Emily is the highest-grade manganese deposit in North America, located within the historically productive Cuyuna Iron Range. Its oxide mineralogy means no sulfide content, which simplifies both metallurgical processing and environmental permitting relative to sulfide-bearing deposits in the same state.

What Products Will the North Star Project Produce?

Three outputs are targeted: HPMSM for EV battery cathode precursor manufacturing, EMM for defence steels and specialty alloys, and EMD for alkaline batteries including standard consumer cell sizes.

How Competitive Is the Projected HPMSM Production Cost?

The PEA estimates US$825 per tonne. Even applying the full ±50% upward variance to reach approximately US$1,200 per tonne, the product is estimated to be competitive with Chinese-origin HPMSM under existing tariff conditions, without requiring additional trade barriers.

What Is the Current Status of U.S. EMM Production?

There is currently zero domestic EMM production in the United States. The country imports approximately 50,000 tonnes annually, almost entirely from China. The Defence Logistics Agency has an open, unfilled requisition for EMM with no domestic supplier capable of fulfilling it.

Why Is the Processing Plant Potentially Located on the Gulf Coast?
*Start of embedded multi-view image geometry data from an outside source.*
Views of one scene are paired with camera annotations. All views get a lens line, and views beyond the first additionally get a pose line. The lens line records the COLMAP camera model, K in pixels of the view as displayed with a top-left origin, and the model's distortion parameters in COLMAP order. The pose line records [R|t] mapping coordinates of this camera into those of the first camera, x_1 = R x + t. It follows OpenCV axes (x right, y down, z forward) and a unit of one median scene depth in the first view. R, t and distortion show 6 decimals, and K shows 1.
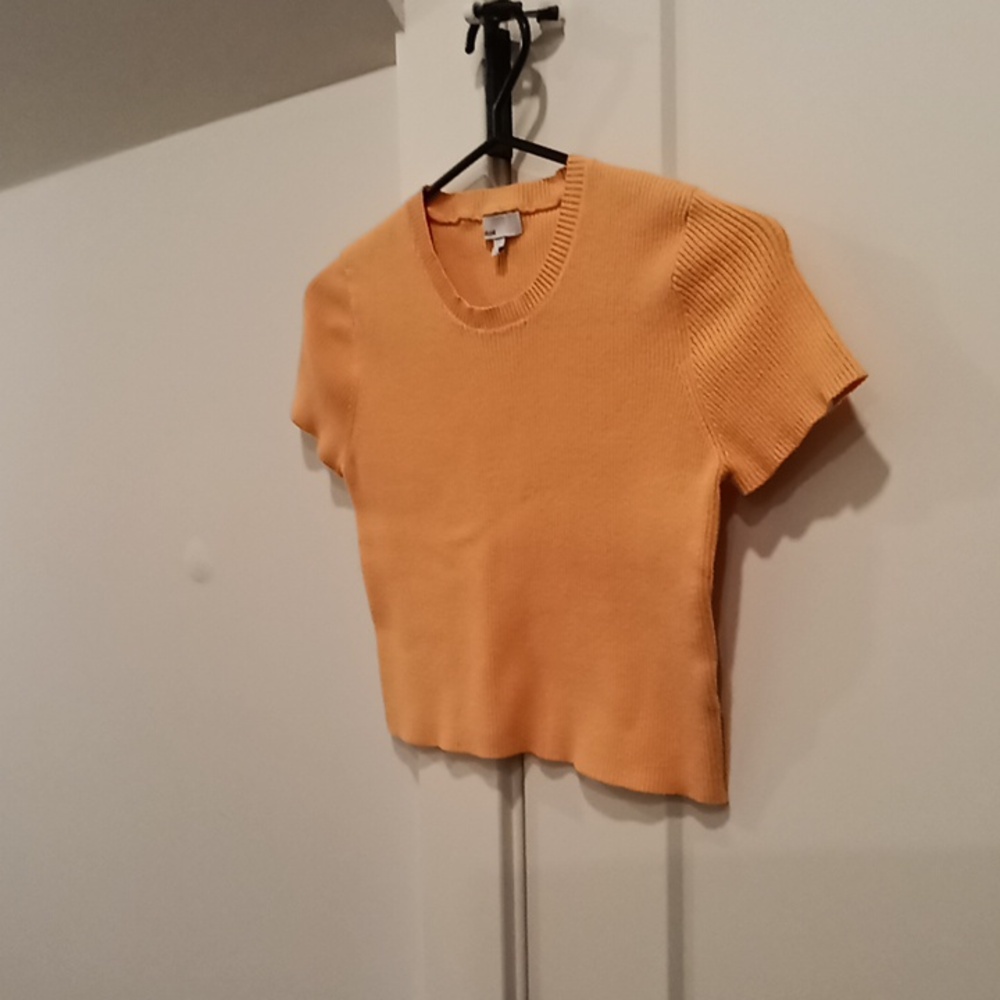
lens RADIAL K [[992.9, 0, 500.0], [0, 992.9, 500.0], [0, 0, 1]] dist [0.144595, -0.401481]
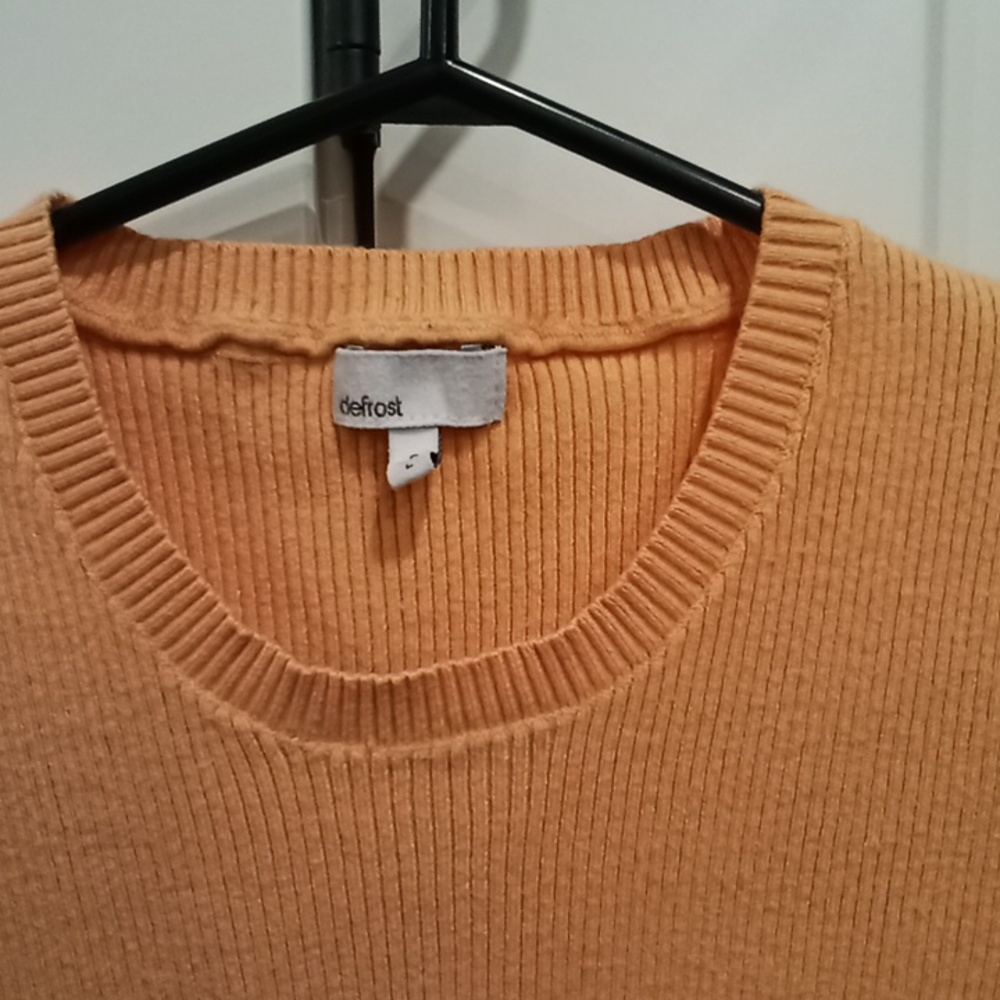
lens RADIAL K [[992.9, 0, 500.0], [0, 992.9, 500.0], [0, 0, 1]] dist [0.144595, -0.401481]
pose [[0.744325, -0.052165, 0.665777, -0.175774], [0.064570, 0.997895, 0.006000, -0.248512], [-0.664689, 0.038524, 0.746126, 0.797270]]
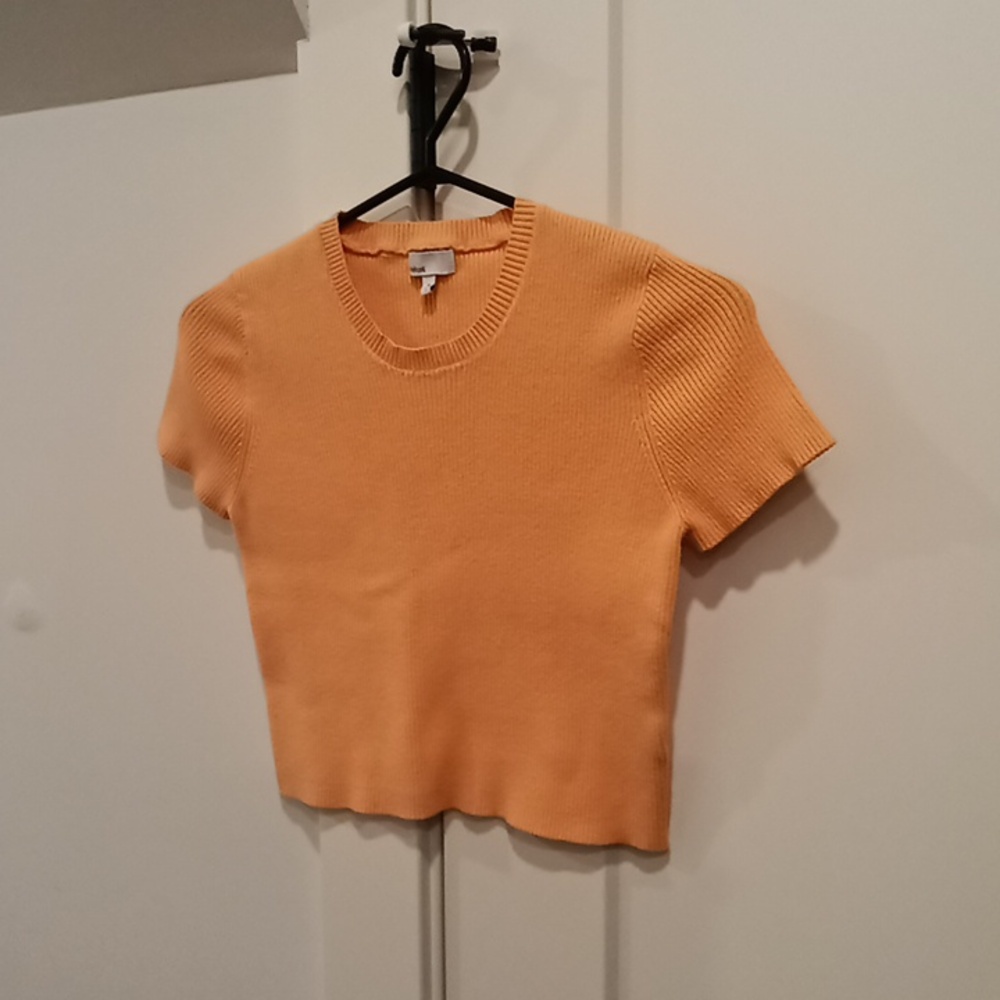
lens RADIAL K [[992.9, 0, 500.0], [0, 992.9, 500.0], [0, 0, 1]] dist [0.144595, -0.401481]
pose [[0.964106, -0.014496, 0.265122, -0.195266], [0.009243, 0.999736, 0.021050, -0.070438], [-0.265357, -0.017844, 0.963985, 0.068028]]
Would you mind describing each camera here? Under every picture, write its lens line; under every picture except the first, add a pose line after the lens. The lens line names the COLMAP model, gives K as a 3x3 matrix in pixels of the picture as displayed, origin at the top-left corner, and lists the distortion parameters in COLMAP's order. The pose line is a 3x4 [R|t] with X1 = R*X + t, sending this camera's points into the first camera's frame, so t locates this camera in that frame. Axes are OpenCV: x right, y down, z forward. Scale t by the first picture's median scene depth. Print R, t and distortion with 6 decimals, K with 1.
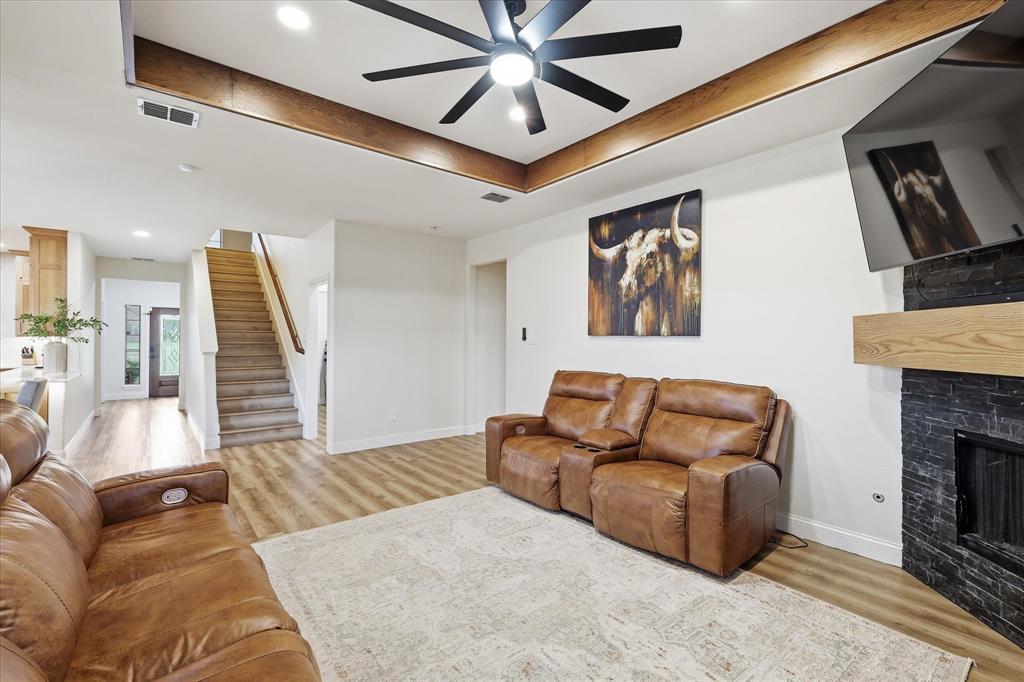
lens RADIAL K [[452.3, 0, 515.7], [0, 452.3, 334.0], [0, 0, 1]] dist [0.002357, 0.000372]
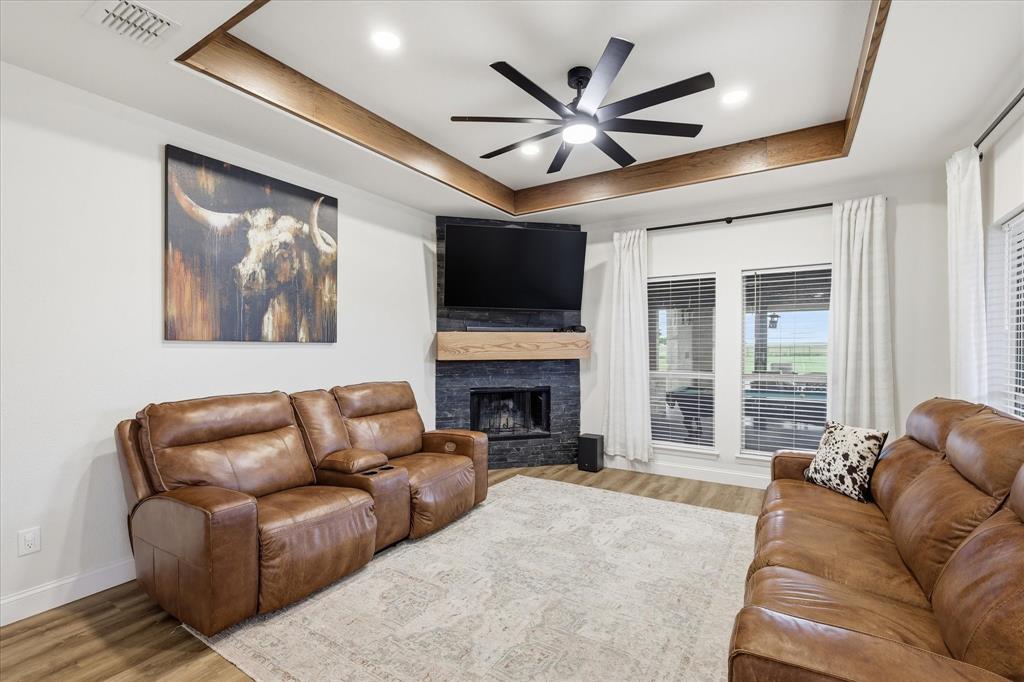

The Gulf Coast maximises transportation cost conservatism in the PEA, provides access to sulphuric acid infrastructure, enables export market optionality, and allows the plant to receive supplementary ore from international suppliers as needed.

What Is the Timeline to HPMSM Production?

Subject to funding availability, the company estimates approximately three years to first HPMSM production from the processing facility, with the mine and plant being advanced in parallel to optimise the overall schedule.

The Investment Case in Context

The Electric Metals North Star manganese project in the United States occupies a genuinely unusual position in the critical minerals development landscape. A US$1.39 billion post-tax NPV at a 43.5% IRR against a mine capital requirement of approximately US$150 million represents a risk-adjusted development profile that is difficult to replicate across comparable projects at a similar stage.

The project's structural advantages compound across multiple dimensions simultaneously:

  • Highest-grade North American manganese deposit with six decades of geological documentation providing confidence beyond what most junior projects possess
  • Vertically integrated model capturing chemical processing margins rather than commodity ore pricing
  • EMM circuit addressing the most acute defence supply gap in the U.S. manganese complex, with no other domestic solution currently in development
  • Oxide mineralogy providing a structural permitting advantage in a state where sulfide projects face entrenched opposition
  • Ore sourcing flexibility allowing the processing plant to operate independently of mine permitting outcomes

The primary execution risks remain real and should not be minimised. Scaling HPMSM production from bench to pilot to commercial level with consistent battery-grade output is technically demanding. Permitting timelines in Minnesota, even on the ferrous track, carry inherent uncertainty. Capital access for a company of this size requires continued market confidence and investor support.

All financial projections referenced in this article are derived from a Preliminary Economic Assessment carrying a standard accuracy range of ±50%. They do not constitute confirmed project economics, financial forecasts, or investment advice. Prospective investors should conduct independent due diligence and consider their own financial circumstances before making investment decisions.